Quand le bitcoin chute, les langues se délient. Metaplanet, la société japonaise devenue l’un des plus grands détenteurs institutionnels de BTC en Asie, se retrouve au cœur d’une controverse explosive. Un utilisateur anonyme accuse son PDG Simon Gerovich de masquer des achats stratégiques réalisés au sommet du marché et de tromper les actionnaires. Une attaque que Gerovich démonte méthodiquement, et qui révèle, au fond, toute la complexité d’investir massivement dans le bitcoin.
En bref
- Metaplanet accusé de cacher des achats de bitcoin réalisés à un pic de prix en septembre 2025.
- Simon Gerovich réfute point par point : tous les achats ont été divulgués en temps réel via un tableau de bord public.
- Malgré une perte nette de 619 M$, le profit opérationnel explose de 1 695 %, preuve, selon le PDG, que la stratégie tient la route.

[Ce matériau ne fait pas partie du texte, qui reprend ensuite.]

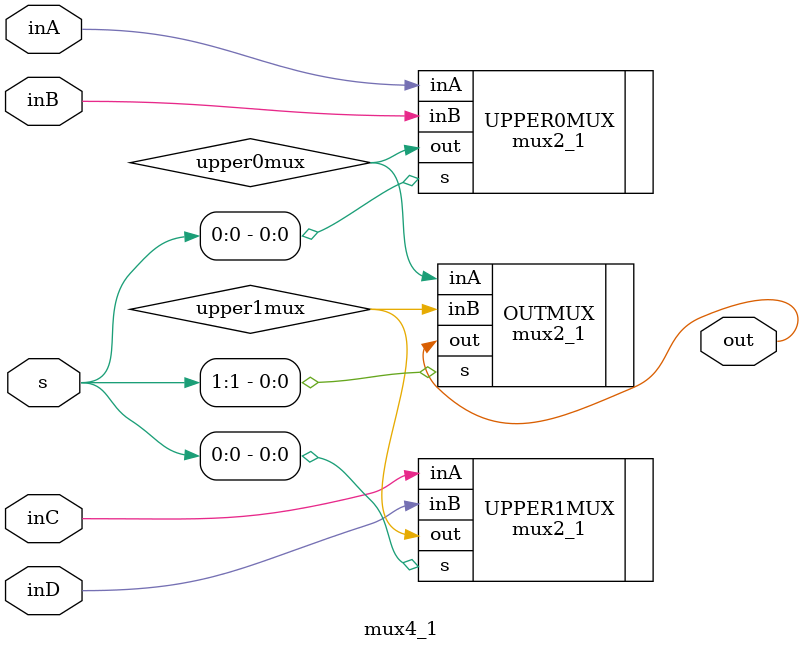
<source format=v>
/*
    CS/ECE 552 Spring '22
    Homework #1, Problem 1

    4-1 mux template
*/
module mux4_1(out, inA, inB, inC, inD, s);
    output       out;
    input        inA, inB, inC, inD;
    input [1:0]  s;

    // YOUR CODE HERE
    wire out;
    //reg inA, inB, inC, inD;
    //reg [1:0] s;
    wire upper0mux, upper1mux;

    mux2_1 UPPER0MUX(.out(upper0mux), .inA(inA), .inB(inB), .s(s[0]));
    mux2_1 UPPER1MUX(.out(upper1mux), .inA(inC), .inB(inD), .s(s[0]));
    mux2_1 OUTMUX(.out(out), .inA(upper0mux), .inB(upper1mux), .s(s[1]));    
endmodule

</source>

Metaplanet dans le viseur : des accusations graves mais contestées
Une tempête médiatique s’est abattue sur Metaplanet. Un utilisateur anonyme sur X, se réclamant propriétaire de 50 000 actions, a accusé la société japonaise de dissimuler des informations cruciales à ses investisseurs. Selon lui, l’entreprise aurait acheté du bitcoin à un pic de prix en septembre 2025, gardé le silence jusqu’au rebond du marché, et mal géré ses opérations sur options.
Ces allégations tombent mal. Depuis fin septembre, le bitcoin a chuté de plus de 40 %, passant d’environ 114 000 $ à 67 900 $, exposant Metaplanet à des pertes comptables massives. La société a ainsi enregistré une perte nette de 95 milliards de yens (619 millions de dollars) pour 2025, principalement due à une dépréciation non réalisée de 102,2 milliards de yens sur ses avoirs en bitcoin.
Pourtant, Metaplanet maintient le cap. L’entreprise continue son accumulation à long terme vers un objectif de 210 000 BTC d’ici 2027, financé par les flux de trésorerie opérationnels et les levées de capital. Une ambition qui divise autant qu’elle fascine.
La riposte de Gerovich : transparence, chiffres et responsabilité publique
Simon Gerovich n’a pas laissé passer ces accusations sans répondre. Dans un long message publié sur X, il a qualifié les allégations de factuellement incorrectes, affirmant : « Il est facile de se cacher derrière un compte anonyme pour critiquer les autres et provoquer des polémiques sans aucune responsabilité. »
Sur les achats de septembre, le PDG assume sans détour. Il a confirmé quatre achats distincts ce mois-là, tous annoncés dans les délais, et reconnu que septembre s’était avéré être un pic local, sans pour autant s’en excuser : « Notre stratégie n’est pas de timer le marché, mais d’accumuler systématiquement du bitcoin sur le long terme, quel que soit le prix. »
Sur la stratégie d’options, Gerovich corrige ce qu’il considère comme un malentendu fondamental. Vendre des options de vente ne revient pas à parier sur une hausse du bitcoin. C’est encaisser une prime immédiate pour réduire le coût d’acquisition effectif. Résultat : le bitcoin par action, indicateur clé de Metaplanet, a progressé de plus de 500 % en 2025, tandis que le profit opérationnel a bondi de 1 695 % en glissement annuel à 6,29 milliards de yens.
La controverse autour de Metaplanet illustre un défi plus large : comment évaluer une société dont le bilan oscille au rythme du bitcoin ? Strategy, le plus grand détenteur institutionnel de BTC, a lui aussi enregistré une perte nette de 12,4 milliards de dollars au quatrième trimestre 2025, sans que sa stratégie soit fondamentalement remise en cause. Gerovich, lui, joue sa crédibilité en public, et c’est peut-être là sa meilleure réponse aux critiques anonymes.